By Stephen Robb BBC News Online |

While millions of Britons are using the internet to research their ancestors, BBC News Online asks whether the tradition of simply passing stories down from generation to generation is dying out.
 Are families no longer talking? |
Interest in family history is booming, according to Mark Pearsall, family history specialist at the National Archives. "It's growing all the time, mainly down to the fact that it's so much easier now to undertake research," he said.
"There are more and more resources becoming available online. In the old days, you would have had to go into a record office and spend hours ploughing through old records or microfilms of them.
"Now you can actually start at home sitting at your computer."
Online records
Census records, births, deaths, marriages, military service records and wills can all be researched online.
It is estimated that more than four million Britons investigate their family history every year.
In 2002 when the National Archives, then the Public Record Office, published the 1901 census online, the website was unable to cope with 30 million hits a day and had to be shut down for seven months.

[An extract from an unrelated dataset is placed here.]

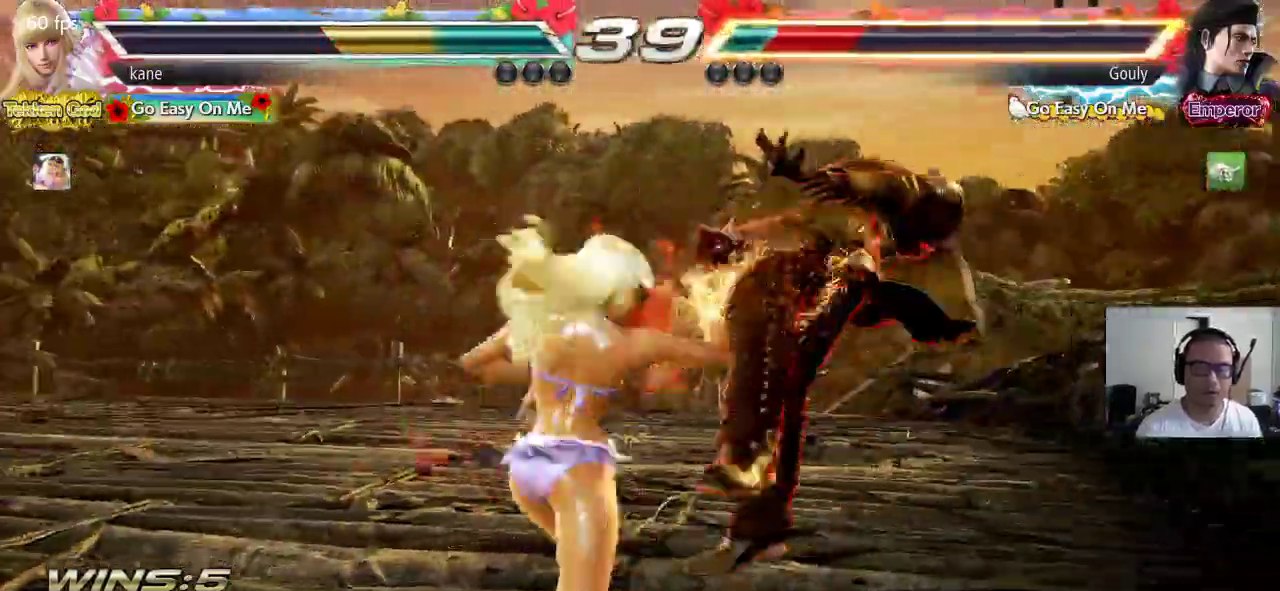
{"buttons": [], "left_stick": "center", "events": [[217, "CROSS", "up"]]}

 | Family tales which used to be passed down through the generations are being lost  Vanessa Green Founder, Family Tales |
But a survey by Family Tales, a company producing personalised family history books, found that almost eight out of 10 people wished that when grandparents and great-grandparents had been alive they had asked them more about their family history. Almost two-thirds, of 610 people polled by Family Tales, did not know the names of their great-grandparents or what they had done for a living.
Family Tales founder Vanessa Green said: "The combination of people choosing to start families later on in life, and the fact that more and more people with children are living in different parts of the country to their immediate family, means that family tales which used to be passed down through the generations are being lost."
Communication problem
Maggie Loughran, of the Federation of Family History Societies, believes families nowadays spend little time "sitting around and talking, which is when the family stories tend to come out".

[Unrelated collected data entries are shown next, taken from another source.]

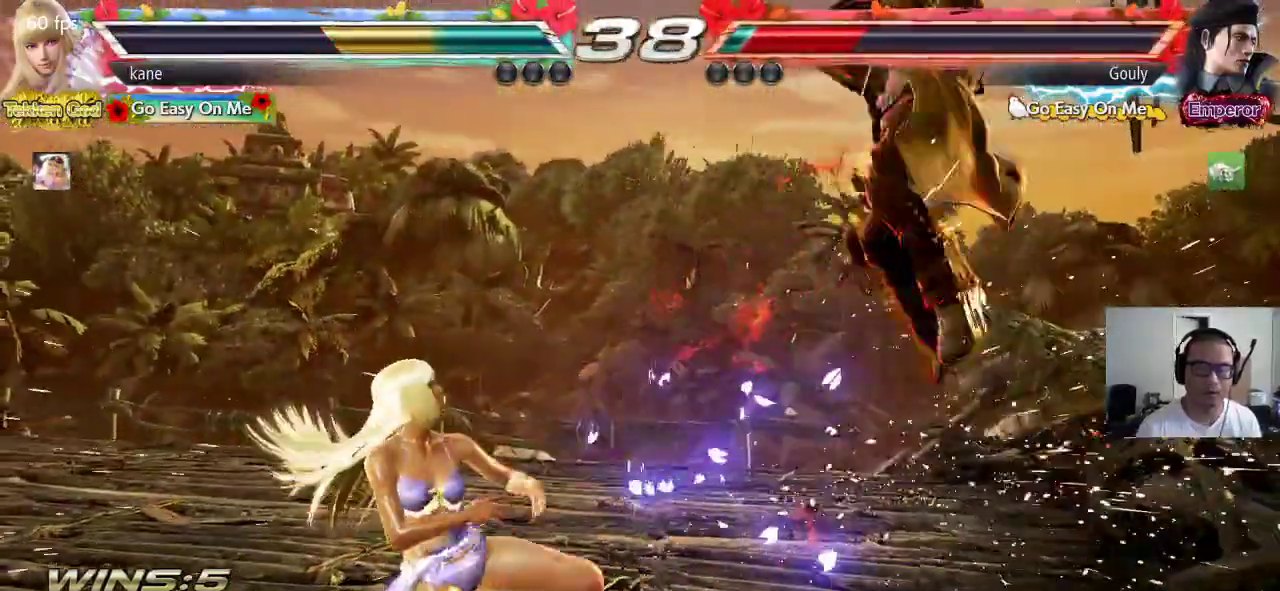
{"buttons": ["TRIANGLE"], "left_stick": "down", "events": [[83, "left_stick", "down"], [133, "TRIANGLE", "down"], [183, "TRIANGLE", "up"], [233, "TRIANGLE", "down"], [283, "TRIANGLE", "up"], [333, "TRIANGLE", "down"]]}
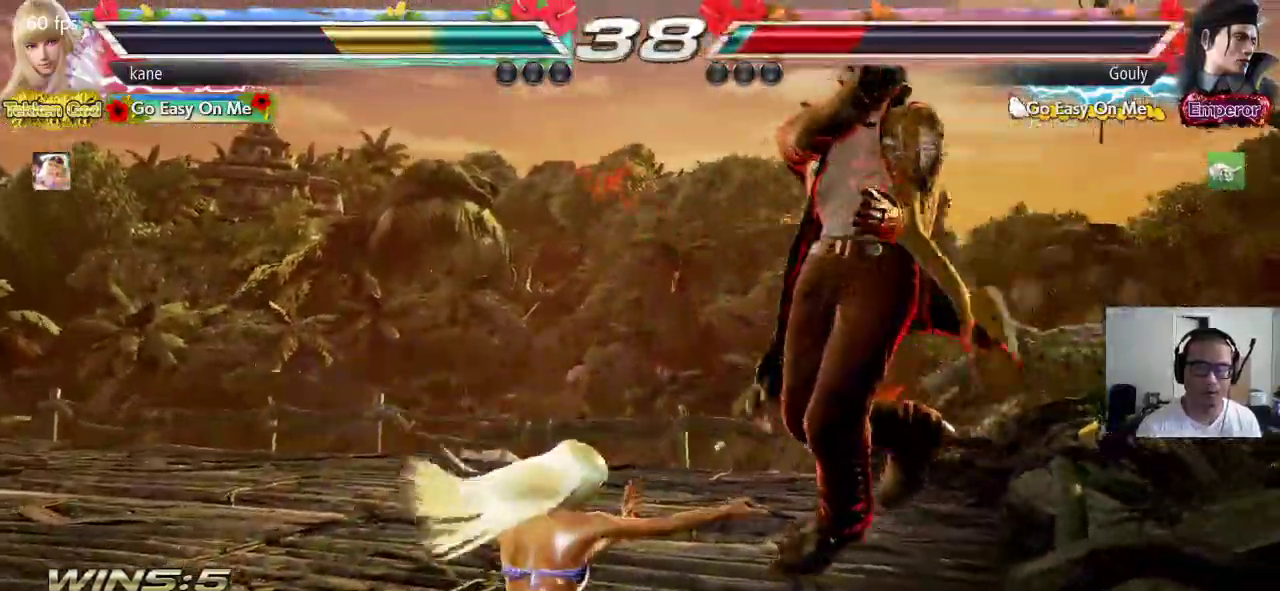
{"buttons": ["CROSS", "TRIANGLE"], "left_stick": "center", "events": [[50, "TRIANGLE", "up"], [200, "TRIANGLE", "down"], [267, "TRIANGLE", "up"], [283, "CROSS", "down"], [317, "TRIANGLE", "down"], [317, "left_stick", "center"], [417, "TRIANGLE", "up"], [483, "TRIANGLE", "down"]]}
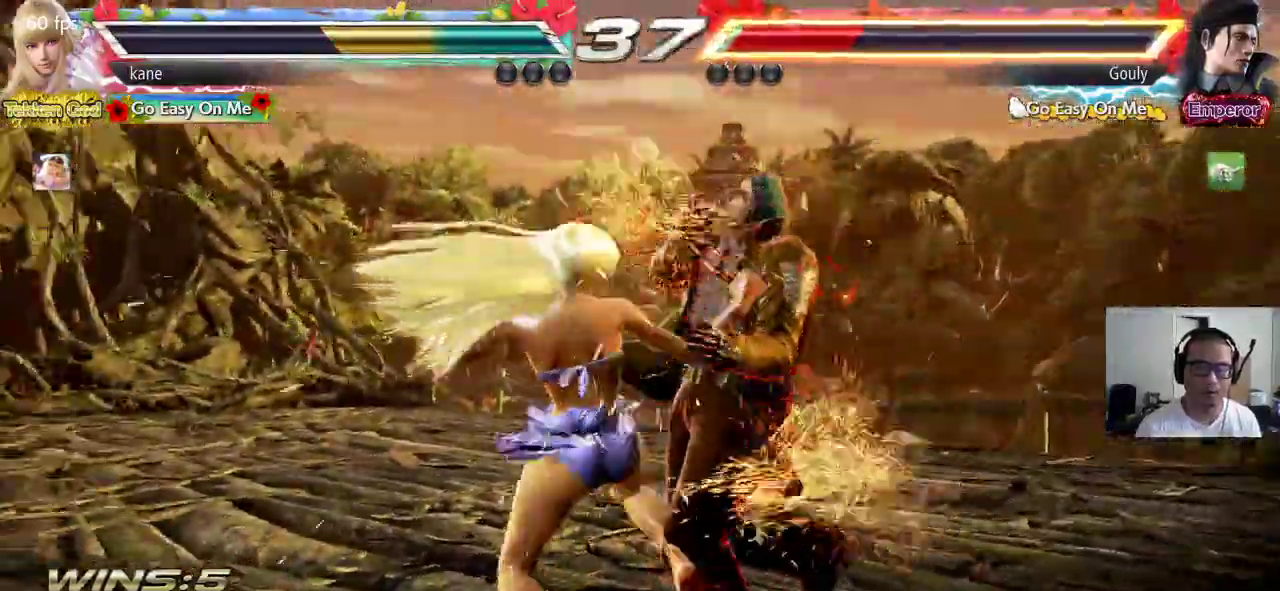
{"buttons": [], "left_stick": "center", "events": [[33, "TRIANGLE", "up"], [83, "CROSS", "up"]]}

Dr Patricia Spungen, founder of parenting website Raising Kids, supports this view of 21st Century family life.
 | The stories and the lives that people are engaging with are Albert Square and Coronation Street  Dr Patricia Spungen Founder, Raising Kids |
"These days both parents and children have increasing demands on their time," she said. "At home, children spend more time alone, with their own TVs, computers and music systems.

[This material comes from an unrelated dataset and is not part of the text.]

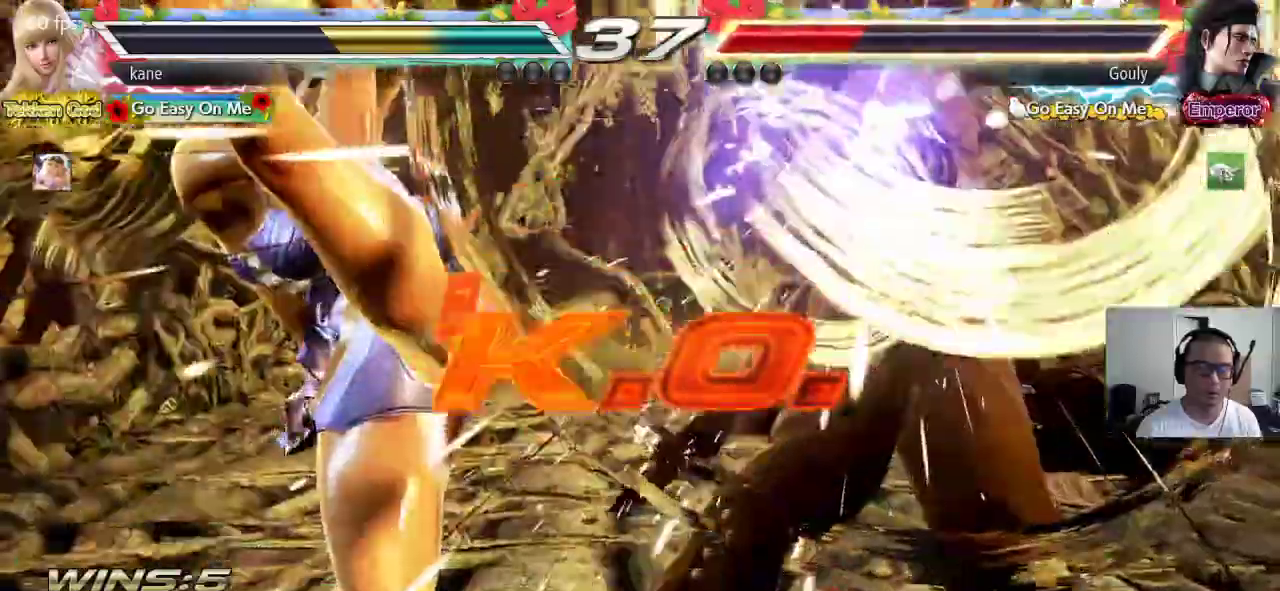
{"buttons": [], "left_stick": "center", "events": []}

"Eating together is often the only opportunity for the family to talk, share experiences, laugh and have 'family time'."
But a Raising Kids study published last month found that one in five families eats together less than once a week, with 75% of families watching television while dining.
"The stories and the lives that people are engaging with are Albert Square and Coronation Street," Dr Spungen said.
Life stories
Paradoxically, as British families' interest in hearing about their own past has apparently diminished, the recording of ordinary people's stories as historical evidence has gained popularity.
 | It is someone's life story in their own words, so it is something that is kind of raw and isn't very often seen in historical source material  Bre Stitt National Life Story Collection |
In 1987, the National Life Story Collection (NLSC) was established to support the oral history section of the British Library and take recordings from a cross-section of British people. To mark the millennium, the British Library and BBC collected around 6,000 interviews in the largest-ever oral history project.
"Maybe five years ago, a lot of people didn't know what oral history was," said the NLSC's Bre Stitt.
"It now seems to be a really vibrant area - there are lots of local groups around the country. I think it is more highly regarded now than it perhaps was five years ago.
"We get a lot of people using it as primary source material. It is someone's life story in their own words, so it is something that is kind of raw and isn't very often seen in historical source material."
Needing verification
Ms Loughran maintains that personal stories are the ideal starting point for researching family history.
She said: "I try to encourage children to actually sit down with the oldies in the family and get them to write down everything they remember.
 | People have said that things family members told them turned out to be wrong, and were 'red herrings' that hindered their research  Mark Pearsall Family history specialist, National Archives |
"Even if nobody does anything with it for 20 or 30 years, it doesn't matter - you can go back to it and you have got your basic facts." But the National Archives' Mr Pearsall sounded a warning.
"We get people coming in with family stories, sometimes they are accurate, sometimes they are not accurate," he said.
"A number of people have said that things family members told them turned out to be wrong, and were 'red herrings' that hindered their research.
"It is something you need to do when you begin, but you need to verify the information that they give you with documentary evidence."